Moon in the dark
The author is the chief editor of the JoongAng Ilbo.
When Israeli Prime Minister Benjamin Netanyahu visited South Korea in August 1997, the late Hyundai Motor Honorary Chairman Chung Se-yung asked what the government had done to transform Israel into such a high-tech nation. Netanyahu smiled and said, “This is a secret. Non-interference.” Chung chuckled, remembering that he had heard that South Korea could excel in chipmaking as there was no division in the Ministry of Industry covering semiconductors. Such talk underscores Korean entrepreneurs’ complaints about regulations by the government.
Semiconductors and motor vehicles have been sustaining both Korea Inc. and the Korean economy. But the outlooks for those industries have become murky. Under Hyundai Motor Group, Hyundai Motor and Kia Motors shipped more than 8 million cars across the globe in 2015. But their production has been cut in half as they struggle in the biggest markets: the United States and China. Samsung Electronics and SK Hynix still dominate the memory chip market, but face challenges from Chinese competitors.
Chung, who helped make Hyundai Motor a global brand, warned of Korea Inc.’s doom before the country went into crisis in late 1997. In an interview published on March 24 of that year, he said that the Korean economy could sink within the next three years if it did not make urgent corrections. First, he said, the government must remove all the unnecessary regulations chocking the corporate sector. Second, the complacent labor spirit should be addressed. Third, authorities must come up with financial measures such as interest rate cuts. Fourth, they must let the Korean currency better reflect market reality.
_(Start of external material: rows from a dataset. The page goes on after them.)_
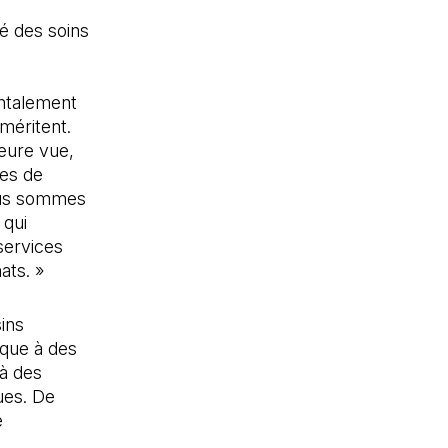
é des soins
ntalement
méritent.
leure vue,
les de
nous sommes
 qui
services
ats. »
ins
ique à des
à des
ues. De
é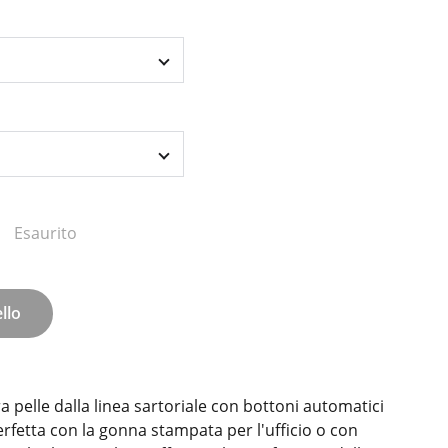
Esaurito
llo
a pelle dalla linea sartoriale con bottoni automatici
Perfetta con la gonna stampata per l'ufficio o con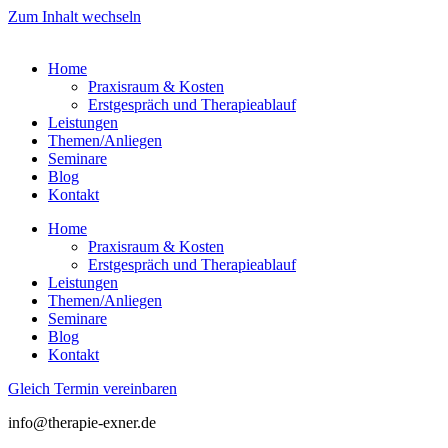
Zum Inhalt wechseln
Home
Praxisraum & Kosten
Erstgespräch und Therapieablauf
Leistungen
Themen/Anliegen
Seminare
Blog
Kontakt
Home
Praxisraum & Kosten
Erstgespräch und Therapieablauf
Leistungen
Themen/Anliegen
Seminare
Blog
Kontakt
Gleich Termin vereinbaren
info@therapie-exner.de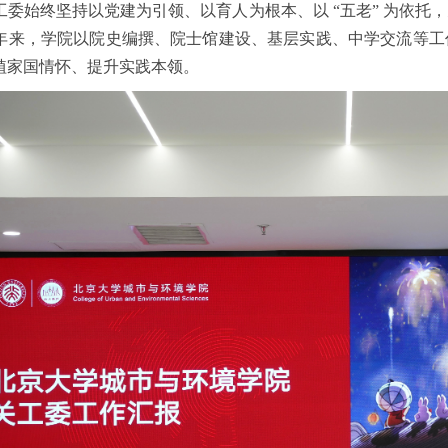
工委始终坚持以党建为引领、以育人为根本、以 “五老” 为依
年来，学院以院史编撰、院士馆建设、基层实践、中学交流等工
植家国情怀、提升实践本领。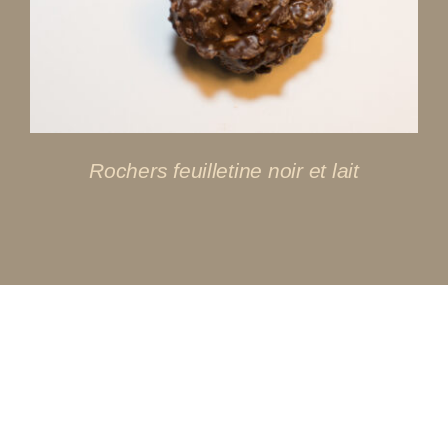
Rochers feuilletine noir et lait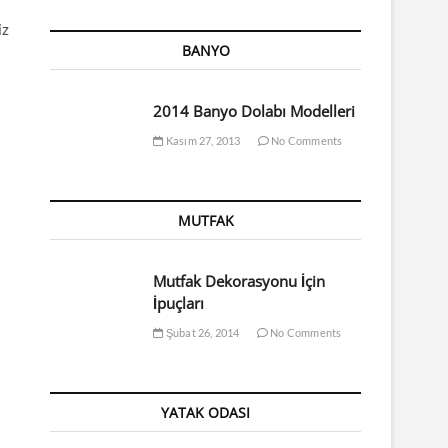
iz
BANYO
2014 Banyo Dolabı Modelleri
Kasım 27, 2013
No Comments
MUTFAK
Mutfak Dekorasyonu İçin
İpuçları
Şubat 26, 2014
No Comments
YATAK ODASI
Frustrated by a foot-dragging government at the time, he met with a key aide of President Kim Young-sam to warn about the worsening economy. The official did not share Chung’s urgency. Eight months later, the government had to turn to an international bailout through the IMF.
The economy is still just as bad. The last time facilities’ investments slumped for six straight months was during the crisis of the late 1990s. Sharp increases in the minimum wage have killed jobs and dampened domestic demand. Exports have also become shaky due to unfavorable external environments from faster rises in U.S. interest rates and a slowdown in the Chinese economy. The government is right in its pursuit of so-called “inclusive growth,” but it makes little effort in deregulation and no attempt at reforming the labor market.
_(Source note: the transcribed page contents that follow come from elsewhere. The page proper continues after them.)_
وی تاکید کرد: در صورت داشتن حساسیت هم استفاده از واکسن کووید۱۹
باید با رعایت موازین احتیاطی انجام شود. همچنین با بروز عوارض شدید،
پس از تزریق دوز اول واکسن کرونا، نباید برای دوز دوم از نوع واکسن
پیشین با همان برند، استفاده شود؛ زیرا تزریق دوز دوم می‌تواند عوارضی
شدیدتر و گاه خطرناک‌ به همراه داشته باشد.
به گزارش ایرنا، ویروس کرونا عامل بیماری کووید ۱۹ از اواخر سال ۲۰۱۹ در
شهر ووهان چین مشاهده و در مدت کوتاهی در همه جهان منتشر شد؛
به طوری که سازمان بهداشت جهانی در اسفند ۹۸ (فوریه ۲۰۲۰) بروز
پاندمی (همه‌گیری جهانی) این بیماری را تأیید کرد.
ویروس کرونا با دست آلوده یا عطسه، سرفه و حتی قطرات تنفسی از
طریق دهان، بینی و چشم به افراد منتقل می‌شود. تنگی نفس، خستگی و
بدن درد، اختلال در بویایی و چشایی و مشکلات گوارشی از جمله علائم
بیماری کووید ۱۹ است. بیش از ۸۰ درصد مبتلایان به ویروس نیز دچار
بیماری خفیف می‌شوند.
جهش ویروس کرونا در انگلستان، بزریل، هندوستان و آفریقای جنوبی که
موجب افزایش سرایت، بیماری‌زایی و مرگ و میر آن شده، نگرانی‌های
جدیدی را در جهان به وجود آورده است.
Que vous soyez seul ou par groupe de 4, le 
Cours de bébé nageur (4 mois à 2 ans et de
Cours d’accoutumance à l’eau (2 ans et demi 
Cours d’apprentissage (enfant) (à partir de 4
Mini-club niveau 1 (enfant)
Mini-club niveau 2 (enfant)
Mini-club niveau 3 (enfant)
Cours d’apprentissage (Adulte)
A senior government official said there was little opportunity to talk directly to the president for fear of irking his key aides in the Blue House. The president remains oblivious to the problems facing the corporate sector.
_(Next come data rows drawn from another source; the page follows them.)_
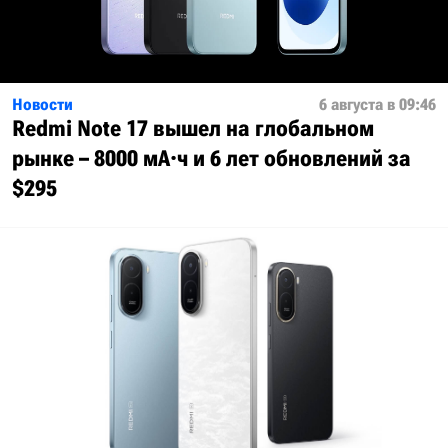
Новости
6 августа в 09:46
Redmi Note 17 вышел на глобальном
рынке – 8000 мА·ч и 6 лет обновлений за
$295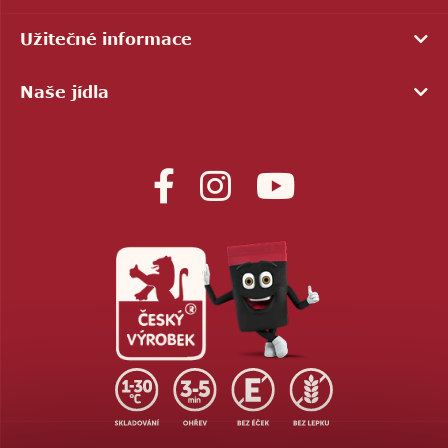
Užitečné informace
Naše jídla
Labor reform is rarely mentioned by the Moon Jae-in administration. The Korean Confederation of Trade Unions (KCTU) is so proud of its role in helping Moon get elected that it even snubbed the president’s invitation to a dinner. It boycotts the Economic, Social and Labor Council ― a tripartite body for consultations among the government, employers and unions ― and threatened to launch a general strike on Nov. 21. Businessmen stay quiet so as not to invite more regulations and scrutiny from the pro-union administration. The former Hyundai Motor chair acted differently 20 years ago: when the unions went on strike on June 1, 1988, he announced that the company would close down its factories for six months. The unions began to shake a few weeks later. President Roh Tae-woo ordered the company to reopen the factories so as not to further provoke.
Chung regretted this as it only helped the unions get what they wanted. Wages increased by four to five times over the next 10 years, surpassing even those in the UK. When the unions waged a militant walkout in 1992, Chung stormed into the factory. He scolded the unions armed with steel pipes and demanded they remove a barricade. Though the workers were somewhat subdued by their hard-line boss, the deputy labor minister met with union representatives to make a deal against the company’s will. The government’s intervention ended up hampering an autonomous settlement of the labor dispute between the labor and management.
Chairman Chung was part of the first-generation of business leaders in Korea: they spoke their minds to the government. However, Chung was generous to suppliers, ordering that they not be addressed as “subcontractors,” but rather as “partners.” Few entrepreneurs demonstrate such boldness and generosity these days.
The Korean economy has grown since then, but the government’s capabilities remain the same. Unions are blocking an ambitious project in Gwangju in order to make more jobs at an affordable wage level. With the manufacturing sector shaken as it is, the economy is shrinking, sailing dangerously towards another typhoon. It is sad we have to borrow the wisdom of a late entrepreneur to warn ourselves of what will surely come.